Vista para o parque

A exposição integra um conjunto de desenhos e esculturas de Rui Sanches. As obras foram escolhidas tendo em conta as características físicas do espaço: três compartimentos iguais, longos, com uma grande janela virada para o parque, o que permite a vista do interior para o exterior e, em alternativa, uma visão quase cenográfica do exterior para o interior das salas de exposição.

Rui Sanches
A obra de Rui Sanches (Lisboa, 1954) tem vindo a desenvolver-se, desde a primeira exposição individual em 1984, como uma extensa reflexão em torno de três questões fundamentais: a relação da criação moderna
e contemporânea com a história e os diferentes fantasmas que nela permanentemente se insinuam; a possibilidade de pensar o ponto de vista do espectador; e a relação da arte com o mundo — seja por processos de ressignificação, de relação com o contexto, de citação ou paráfrase de obras referenciais da história da pintura.
Rui Sanches, que começou o seu percurso pela pintura, no Ar.Co – Centro de Arte e Comunicação Visual, em Lisboa, veio a centrar-se na escultura a partir da sua formação no Goldsmiths’ College, em Londres (onde estudou entre 1977 e 1980), interesse reafirmado nos dois anos seguintes em que estudou na universidade de Yale, nos estados unidos. Manteve, no entanto, uma prática sistemática e reiterada de desenho. esta exposição coloca em confronto o trabalho escultórico e a a prática do desenho e retoma o caminho híbrido entre ambos, que se afirmou desde o tempo das primeiras esculturas/desenho que realizou enquanto estudante em Londres, em 1977/8.
O percurso que a exposição propõe confronta momentos diversos do trabalho de Sanches: por um lado, retoma as obras escultóricas que estabelecem um elo entre uma determinada conceção geológica do processo escultórico, ligando-o a uma corporalidade que é sempre convocada, e o diálogo com a arquitetura ou, em termos mais amplos, com a racionalidade do espaço.

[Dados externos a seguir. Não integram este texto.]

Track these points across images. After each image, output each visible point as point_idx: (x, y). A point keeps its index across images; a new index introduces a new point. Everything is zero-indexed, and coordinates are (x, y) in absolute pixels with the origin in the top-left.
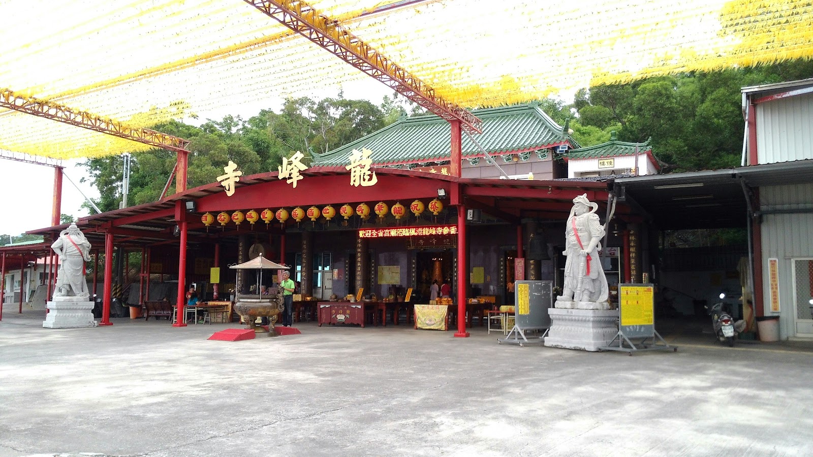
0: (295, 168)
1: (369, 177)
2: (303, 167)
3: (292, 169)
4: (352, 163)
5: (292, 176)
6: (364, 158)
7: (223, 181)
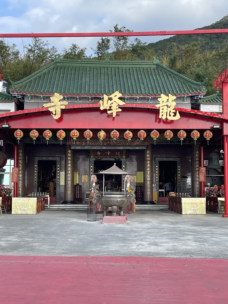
0: (114, 103)
1: (174, 114)
2: (122, 103)
3: (112, 103)
4: (161, 102)
5: (112, 108)
6: (170, 101)
7: (50, 107)
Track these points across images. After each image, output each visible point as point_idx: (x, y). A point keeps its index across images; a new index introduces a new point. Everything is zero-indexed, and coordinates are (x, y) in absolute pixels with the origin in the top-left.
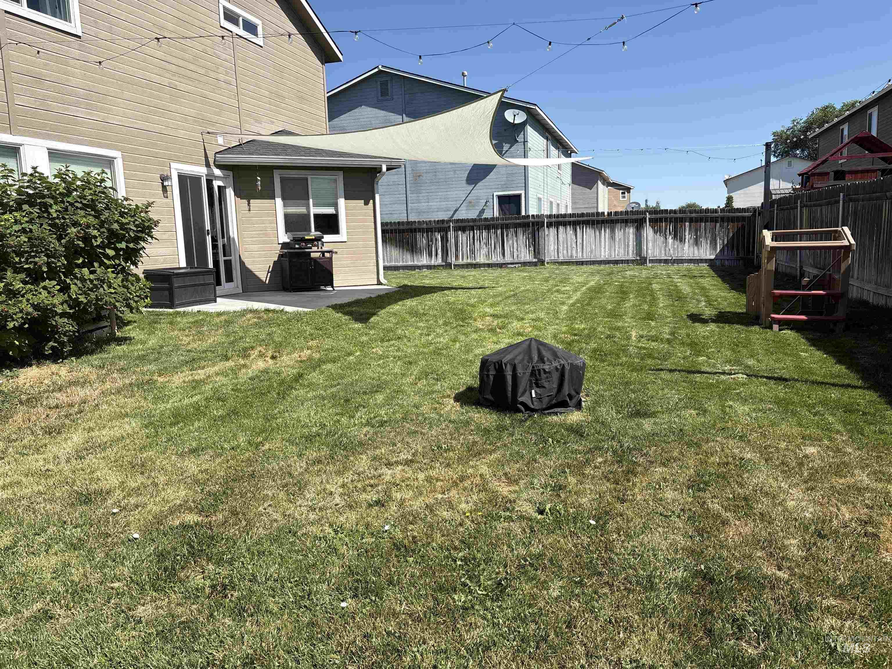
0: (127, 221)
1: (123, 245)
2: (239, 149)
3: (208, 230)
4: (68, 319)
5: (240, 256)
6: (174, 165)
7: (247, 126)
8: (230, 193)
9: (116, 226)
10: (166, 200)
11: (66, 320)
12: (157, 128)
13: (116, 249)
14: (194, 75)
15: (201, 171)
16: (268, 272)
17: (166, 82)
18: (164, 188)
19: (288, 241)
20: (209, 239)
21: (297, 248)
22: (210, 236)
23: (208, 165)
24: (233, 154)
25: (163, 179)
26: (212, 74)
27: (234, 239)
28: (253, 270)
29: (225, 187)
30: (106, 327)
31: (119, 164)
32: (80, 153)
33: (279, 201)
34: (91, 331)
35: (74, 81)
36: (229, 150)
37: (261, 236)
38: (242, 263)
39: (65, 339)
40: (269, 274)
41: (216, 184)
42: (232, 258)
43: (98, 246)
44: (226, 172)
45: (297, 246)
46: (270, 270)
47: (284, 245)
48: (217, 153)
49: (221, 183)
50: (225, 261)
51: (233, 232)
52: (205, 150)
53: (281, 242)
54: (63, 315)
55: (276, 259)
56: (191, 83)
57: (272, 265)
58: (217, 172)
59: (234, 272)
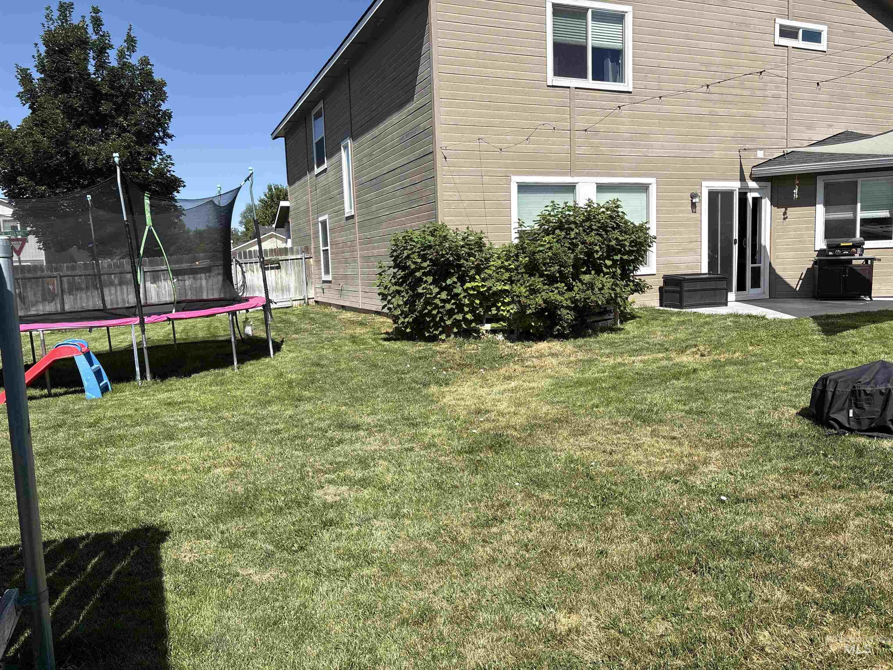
0: (623, 238)
1: (618, 257)
2: (782, 159)
3: (736, 240)
4: (570, 310)
5: (770, 263)
6: (704, 184)
7: (796, 135)
8: (766, 204)
9: (613, 243)
10: (694, 215)
11: (568, 311)
12: (692, 153)
13: (613, 260)
14: (738, 99)
15: (735, 185)
16: (800, 279)
17: (705, 111)
18: (694, 205)
19: (825, 247)
20: (736, 248)
21: (831, 256)
22: (737, 245)
23: (742, 179)
24: (775, 165)
25: (693, 196)
26: (758, 93)
27: (765, 247)
28: (783, 277)
29: (761, 198)
30: (611, 319)
31: (653, 189)
32: (621, 183)
33: (820, 208)
34: (597, 321)
35: (623, 128)
36: (769, 162)
37: (797, 243)
38: (772, 271)
39: (565, 325)
40: (801, 281)
41: (750, 196)
42: (762, 265)
43: (599, 258)
44: (763, 184)
45: (830, 253)
46: (803, 277)
47: (821, 252)
48: (754, 167)
49: (756, 195)
50: (752, 268)
51: (765, 239)
52: (741, 165)
53: (817, 248)
54: (567, 307)
55: (810, 266)
56: (734, 106)
57: (804, 272)
58: (752, 184)
59: (762, 278)
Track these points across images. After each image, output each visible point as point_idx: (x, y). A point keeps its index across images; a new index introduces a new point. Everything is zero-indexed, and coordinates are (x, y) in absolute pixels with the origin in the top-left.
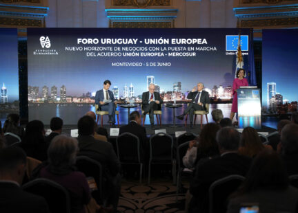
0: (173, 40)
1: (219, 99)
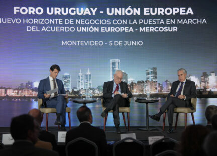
0: (146, 10)
1: (210, 92)
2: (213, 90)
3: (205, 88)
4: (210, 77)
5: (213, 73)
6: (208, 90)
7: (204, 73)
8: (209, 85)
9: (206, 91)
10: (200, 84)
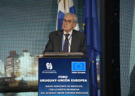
2: (26, 79)
3: (14, 76)
4: (21, 59)
5: (26, 51)
6: (18, 79)
7: (11, 53)
8: (20, 70)
9: (15, 81)
10: (5, 69)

No trabalho de Rui Sanches, esse triângulo (entre a modulação de uma orografia especulativa, a evocação de formas corporais e a racionalidade do espaço arquitetónico) tem estado sempre presente. De facto, esse triângulo corresponde a uma abordagem deliberada da indagação sobre o que pode determinar a prática da escultura. No seu percurso, a pesquisa acerca da relação entre a evocação ancestral e escatológica do corpo inerente à tradição fúnebre e celebratória da escultura liga-se à possibilidade de entender o espaço como uma declinação corporal, tão racionalmente desenhada — numa tradição que procura na herança do século XVIII — como fisicamente segregada. Por isso é que, repetidamente, se tem abordado o trabalho de Rui Sanches como um permanente diálogo entre a organicidade e a racionalidade construída da forma. No entanto, esta ponte que o artista desenha é bastante mais ampla, uma vez que transporta para a superfície da relação com o espectador
um espectro muito mais amplo de interrogações e diálogos, implicando a relação com a imagem — e com essa máquina histórica de produção imagética que é a pintura —, a posição do espectador, que, móvel, gera sempre pontos de vista, e a questão da representação.Inerente ao seu trabalho está, então, a pergunta sobre a natureza do artístico enquanto processo de representação (por imagens, objetos, corpos, ações) e a imanência na qual reside a possibilidade da arte: não há qualquer transcendência em arte que não nasça de uma aguda imanência, nem há conceito que não esteja ancorado na possibilidade física da sua fenomenologia. É assim, então, que a materialidade das suas obras, o seu carácter físico e contido, se reporta muitas vezes à condição háptica e impossível da escultura que não pode ser tocada e que, portanto, é percecionada como imagem. No entanto, se assim é, então as suas entidades tridimensionais mergulham na história das imagens artísticas — são esculturas votadas ao toque que não pode ser cumprido, possuem a sua erótica escondida na sua relação imagética.
Nesse sentido, a situação física e arquitetónica do CAPC serve magistralmente esse propósito: é uma montra e um mecanismo arquitetónico de produção de imagens, produz perspetivas frontais que se abrem para o Jardim da Sereia, mas permitem a circulação, fazem também ver o revés e transformam o Jardim num cenário. A paisagem adquire aqui o pitoresco que fundamenta a escultura, porque se transforma em moldura, em quadro no qual o corpo (da obra e do espectador) pode encontrar o seu lugar como figura.
Por fim, esta exposição dedica-se, nos desenhos que constroem pontos de fuga e quadros dentro de quadros, nos desenhos escultóricos nas paredes e nas esculturas que povoam o espaço, a entender a relação entre o fundo e a figura, sabendo que o primeiro tanto pode ser o desenho romântico do jardim como o desenho arquitetónico e o segundo é tanto o ponto gravitacional da escultura como o corpo que nela se reconhece e, em torno dela, se define.